Roku Q4 Earnings Recap: Analysts are divided on the company’s future outlook

The company has reached 70 million active users in 2022, and its stock has jumped 18% – but analysts are skeptical about whether it can be sustained.

Roku’s February 15 earnings report was amazing. The company added 4.6 million monthly active users to reach 70 million in the fiscal fourth quarter of 2022 and beat Wall Street revenue expectations, sending its shares up 18 percent on Thursday and prompting analysts to raise their outlook.

What this really means is that the same analysts are torn: either Roku is on the verge of profitability, or – it could be a brief moment of happiness before big-picture trends hold Roku back.

Let’s start with the rosier side of things. Analysts at Wedbush like what Roku is selling, maintaining an “Outperform” rating and raising their price target to $80 (up from $75). Why? When it comes to the transition from linear to digital TV, Roku is gaining huge market share.

“As macroeconomic trends improve, Roku is poised to return to meaningful profitability as a platform and FAST channel leader,” Wedbush analysts wrote Thursday. “Roku spends heavily on initiatives and content that will either pay off and drive revenue growth much higher than we’ve modeled, or Roku can reduce spending if it doesn’t sell. We expect the first.”
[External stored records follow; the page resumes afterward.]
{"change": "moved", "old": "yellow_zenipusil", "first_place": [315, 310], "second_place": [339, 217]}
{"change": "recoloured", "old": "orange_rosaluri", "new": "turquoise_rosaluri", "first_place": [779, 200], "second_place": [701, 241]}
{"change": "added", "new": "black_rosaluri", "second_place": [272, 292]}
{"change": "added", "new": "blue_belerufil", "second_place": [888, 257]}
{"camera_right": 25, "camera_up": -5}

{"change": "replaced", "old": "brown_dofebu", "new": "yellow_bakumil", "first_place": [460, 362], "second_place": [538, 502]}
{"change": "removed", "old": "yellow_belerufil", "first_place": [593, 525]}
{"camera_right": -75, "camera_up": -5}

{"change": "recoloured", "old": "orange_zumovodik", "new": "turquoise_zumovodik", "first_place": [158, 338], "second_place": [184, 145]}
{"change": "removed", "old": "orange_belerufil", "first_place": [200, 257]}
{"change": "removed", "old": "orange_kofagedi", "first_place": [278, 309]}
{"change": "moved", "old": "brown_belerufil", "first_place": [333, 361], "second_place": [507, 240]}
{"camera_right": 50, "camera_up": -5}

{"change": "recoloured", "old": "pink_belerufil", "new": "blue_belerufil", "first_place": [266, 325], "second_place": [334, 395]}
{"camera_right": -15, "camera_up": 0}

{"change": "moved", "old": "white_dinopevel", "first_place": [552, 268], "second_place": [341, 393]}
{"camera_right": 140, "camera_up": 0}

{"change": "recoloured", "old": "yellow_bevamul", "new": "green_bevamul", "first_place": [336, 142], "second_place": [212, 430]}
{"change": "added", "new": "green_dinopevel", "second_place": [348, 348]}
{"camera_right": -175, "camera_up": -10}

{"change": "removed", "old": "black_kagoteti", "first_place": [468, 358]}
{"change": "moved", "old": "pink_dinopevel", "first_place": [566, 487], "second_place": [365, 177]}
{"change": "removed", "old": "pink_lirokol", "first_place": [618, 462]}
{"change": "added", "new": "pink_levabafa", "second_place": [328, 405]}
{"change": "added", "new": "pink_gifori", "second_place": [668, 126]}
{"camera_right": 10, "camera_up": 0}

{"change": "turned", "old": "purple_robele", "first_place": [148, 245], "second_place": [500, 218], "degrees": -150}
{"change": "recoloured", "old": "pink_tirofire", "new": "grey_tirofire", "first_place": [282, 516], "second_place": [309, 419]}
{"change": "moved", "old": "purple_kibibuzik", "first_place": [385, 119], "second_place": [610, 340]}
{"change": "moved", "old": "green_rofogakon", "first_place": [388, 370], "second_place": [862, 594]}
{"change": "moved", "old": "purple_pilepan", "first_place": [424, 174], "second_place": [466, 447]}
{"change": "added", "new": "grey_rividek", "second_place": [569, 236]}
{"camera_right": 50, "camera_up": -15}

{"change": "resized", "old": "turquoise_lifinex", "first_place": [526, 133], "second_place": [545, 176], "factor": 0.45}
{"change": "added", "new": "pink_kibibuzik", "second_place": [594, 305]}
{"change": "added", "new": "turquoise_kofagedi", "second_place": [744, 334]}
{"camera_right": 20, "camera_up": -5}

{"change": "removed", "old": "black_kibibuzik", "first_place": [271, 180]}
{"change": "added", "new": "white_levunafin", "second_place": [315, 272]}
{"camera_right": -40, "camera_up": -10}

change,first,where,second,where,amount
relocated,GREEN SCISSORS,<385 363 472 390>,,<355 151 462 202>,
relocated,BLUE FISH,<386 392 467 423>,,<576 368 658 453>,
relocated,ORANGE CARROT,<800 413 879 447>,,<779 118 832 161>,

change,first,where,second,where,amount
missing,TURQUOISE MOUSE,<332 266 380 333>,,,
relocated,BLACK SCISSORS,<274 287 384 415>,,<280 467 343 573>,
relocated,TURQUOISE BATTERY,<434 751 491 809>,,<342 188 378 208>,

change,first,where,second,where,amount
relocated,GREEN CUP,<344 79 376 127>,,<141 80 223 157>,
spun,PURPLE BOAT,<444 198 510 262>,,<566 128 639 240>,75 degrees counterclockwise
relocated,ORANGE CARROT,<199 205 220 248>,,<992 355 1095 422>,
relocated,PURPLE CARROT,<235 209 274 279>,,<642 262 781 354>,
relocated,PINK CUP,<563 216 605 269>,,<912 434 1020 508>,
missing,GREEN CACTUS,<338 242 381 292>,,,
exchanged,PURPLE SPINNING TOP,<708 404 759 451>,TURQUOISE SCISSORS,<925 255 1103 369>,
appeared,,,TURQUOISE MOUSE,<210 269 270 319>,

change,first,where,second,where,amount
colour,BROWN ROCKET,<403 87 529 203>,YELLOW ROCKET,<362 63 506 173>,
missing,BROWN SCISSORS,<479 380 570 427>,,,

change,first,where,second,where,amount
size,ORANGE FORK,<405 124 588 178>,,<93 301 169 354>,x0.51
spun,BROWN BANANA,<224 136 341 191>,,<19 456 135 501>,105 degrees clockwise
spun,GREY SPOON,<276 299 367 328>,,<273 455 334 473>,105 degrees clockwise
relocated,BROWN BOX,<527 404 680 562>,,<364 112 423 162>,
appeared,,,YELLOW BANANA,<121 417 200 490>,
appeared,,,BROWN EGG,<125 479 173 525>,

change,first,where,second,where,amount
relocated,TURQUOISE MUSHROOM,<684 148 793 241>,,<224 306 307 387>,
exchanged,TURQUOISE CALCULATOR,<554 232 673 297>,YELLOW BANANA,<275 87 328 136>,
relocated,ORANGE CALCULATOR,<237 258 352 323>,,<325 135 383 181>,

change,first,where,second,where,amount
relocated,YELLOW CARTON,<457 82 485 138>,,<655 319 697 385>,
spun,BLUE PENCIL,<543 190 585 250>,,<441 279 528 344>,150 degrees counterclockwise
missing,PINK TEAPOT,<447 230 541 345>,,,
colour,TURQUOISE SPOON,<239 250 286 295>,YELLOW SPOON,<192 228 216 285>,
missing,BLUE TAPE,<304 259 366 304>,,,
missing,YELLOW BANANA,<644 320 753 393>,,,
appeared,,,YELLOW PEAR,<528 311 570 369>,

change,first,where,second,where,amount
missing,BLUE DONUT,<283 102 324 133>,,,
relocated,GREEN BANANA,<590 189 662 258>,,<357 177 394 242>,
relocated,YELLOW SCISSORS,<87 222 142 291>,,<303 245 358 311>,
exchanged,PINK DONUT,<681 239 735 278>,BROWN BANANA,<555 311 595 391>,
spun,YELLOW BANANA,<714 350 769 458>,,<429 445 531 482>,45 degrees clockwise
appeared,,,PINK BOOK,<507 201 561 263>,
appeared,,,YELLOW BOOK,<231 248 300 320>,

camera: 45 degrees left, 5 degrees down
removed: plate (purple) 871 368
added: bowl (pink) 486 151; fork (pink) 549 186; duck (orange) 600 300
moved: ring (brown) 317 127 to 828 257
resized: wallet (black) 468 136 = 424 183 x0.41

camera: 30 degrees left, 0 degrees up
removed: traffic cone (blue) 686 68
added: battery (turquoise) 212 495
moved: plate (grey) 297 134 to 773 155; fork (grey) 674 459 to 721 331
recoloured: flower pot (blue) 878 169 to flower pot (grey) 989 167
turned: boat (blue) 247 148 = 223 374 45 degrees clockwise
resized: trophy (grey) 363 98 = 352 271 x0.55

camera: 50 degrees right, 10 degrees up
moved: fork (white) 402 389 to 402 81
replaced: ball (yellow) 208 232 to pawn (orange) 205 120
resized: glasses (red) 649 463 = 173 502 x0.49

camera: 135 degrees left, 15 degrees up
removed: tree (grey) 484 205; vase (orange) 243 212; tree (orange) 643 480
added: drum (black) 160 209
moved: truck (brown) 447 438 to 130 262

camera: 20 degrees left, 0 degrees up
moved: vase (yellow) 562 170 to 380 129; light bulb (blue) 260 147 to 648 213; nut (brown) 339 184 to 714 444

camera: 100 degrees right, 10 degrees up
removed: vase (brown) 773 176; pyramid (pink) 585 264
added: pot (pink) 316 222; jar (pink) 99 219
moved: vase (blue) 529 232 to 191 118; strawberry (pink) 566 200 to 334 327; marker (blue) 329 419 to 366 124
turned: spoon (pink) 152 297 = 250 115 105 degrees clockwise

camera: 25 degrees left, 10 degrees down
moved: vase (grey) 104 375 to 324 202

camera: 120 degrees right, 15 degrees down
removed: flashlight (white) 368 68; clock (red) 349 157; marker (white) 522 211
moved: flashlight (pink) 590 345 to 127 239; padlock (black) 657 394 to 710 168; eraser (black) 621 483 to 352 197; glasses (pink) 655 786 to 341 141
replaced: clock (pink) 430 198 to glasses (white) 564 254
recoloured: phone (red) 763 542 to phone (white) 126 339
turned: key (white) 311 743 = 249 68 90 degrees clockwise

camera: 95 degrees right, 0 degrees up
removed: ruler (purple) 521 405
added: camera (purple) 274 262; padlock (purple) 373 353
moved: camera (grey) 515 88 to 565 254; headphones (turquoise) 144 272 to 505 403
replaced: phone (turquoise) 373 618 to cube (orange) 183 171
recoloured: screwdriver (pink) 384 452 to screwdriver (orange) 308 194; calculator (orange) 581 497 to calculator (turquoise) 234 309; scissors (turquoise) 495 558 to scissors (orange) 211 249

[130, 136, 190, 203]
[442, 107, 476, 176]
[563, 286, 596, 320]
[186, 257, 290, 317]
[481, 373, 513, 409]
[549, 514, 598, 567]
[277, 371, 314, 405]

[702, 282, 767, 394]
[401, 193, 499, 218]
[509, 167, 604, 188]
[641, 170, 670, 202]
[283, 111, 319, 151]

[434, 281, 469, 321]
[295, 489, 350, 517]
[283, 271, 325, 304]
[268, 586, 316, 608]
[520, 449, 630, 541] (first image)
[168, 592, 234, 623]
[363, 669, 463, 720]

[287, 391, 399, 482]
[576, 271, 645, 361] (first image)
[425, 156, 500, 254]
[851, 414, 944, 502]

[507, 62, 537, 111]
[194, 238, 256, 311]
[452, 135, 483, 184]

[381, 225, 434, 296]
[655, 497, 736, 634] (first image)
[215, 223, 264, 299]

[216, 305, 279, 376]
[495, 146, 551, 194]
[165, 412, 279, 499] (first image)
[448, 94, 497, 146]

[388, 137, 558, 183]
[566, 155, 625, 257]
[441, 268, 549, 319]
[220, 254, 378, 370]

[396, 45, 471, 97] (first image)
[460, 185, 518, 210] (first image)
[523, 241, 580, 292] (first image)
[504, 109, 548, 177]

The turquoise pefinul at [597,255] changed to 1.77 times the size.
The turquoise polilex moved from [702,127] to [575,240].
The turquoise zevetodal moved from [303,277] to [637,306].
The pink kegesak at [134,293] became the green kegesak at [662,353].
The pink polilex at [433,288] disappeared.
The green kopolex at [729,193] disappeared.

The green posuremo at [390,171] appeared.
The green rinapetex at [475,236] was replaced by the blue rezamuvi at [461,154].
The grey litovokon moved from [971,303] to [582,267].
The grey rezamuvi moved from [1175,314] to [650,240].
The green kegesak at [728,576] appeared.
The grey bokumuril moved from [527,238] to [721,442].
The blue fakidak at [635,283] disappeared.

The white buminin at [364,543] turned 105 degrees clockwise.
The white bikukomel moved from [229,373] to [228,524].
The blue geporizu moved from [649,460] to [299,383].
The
Wedbush also liked Roku’s confirmation of recent deals with Lionsgate and Warner Bros.’s Discovery FAST channel, not to mention the company’s partnership with Walmart, which could “significantly increase the ability to monetize ads on its platform.” And they believe that Roku-made TVs will not cannibalize cheaper, licensed Roku TVs and allow the company to expand rapidly internationally.

Moffett Nathanson takes a decidedly dimmer view: all studios are cutting content and marketing spending, more third-party FAST channels mean more revenue sharing, and gross margins on Vizio’s TVs are “running close to zero.” He believes Roku’s profits are “definitely going to get worse from here.”

“We are not Luddites, yes, we see the future as streaming,” wrote analysts at Moffett Nathanson. “Yes, we see the continued (scary) push against the linear model. However, the current reality is that Roku’s biggest customers are now coping with economic pressures and starting to stop the rapid growth of streaming spending… it seems unrealistic that the revenue growth prospects (due to revenue share and Roku-branded TVs) will be divorced from spending growth .”

"Weird: The Al Yankovic Story" Daniel Radcliffe

Quinta Brunson and Daniel Radcliffe in Weird: The Al Yankovic Story

Aaron Epstein

Roku also introduced Charlie Collier, former Fox executive and new president of Roku’s media division, on its first earnings call. He doubled down on investing more in original content, such as “Weird: The Al Yankovic Story” and the Reese Witherspoon and Zoe Saldana-produced reality series “Meet Me in Paris,” saying both have attracted large numbers of unique viewers.

“Roku is not just another player in the streaming wars, but the streaming wars are being fought on the Roku platform,” he said on Wednesday’s call. “It’s a huge advantage for all of us.”

Under Collier’s leadership, the company appears very willing to embrace external partners, according to analysts at Evercore ISI. But he downgraded Roku’s stock last July, noting that without big sports or political ad spending, it’s hard to get too excited. “Although we are gradually constructive,” they wrote, “we remain on the sidelines.”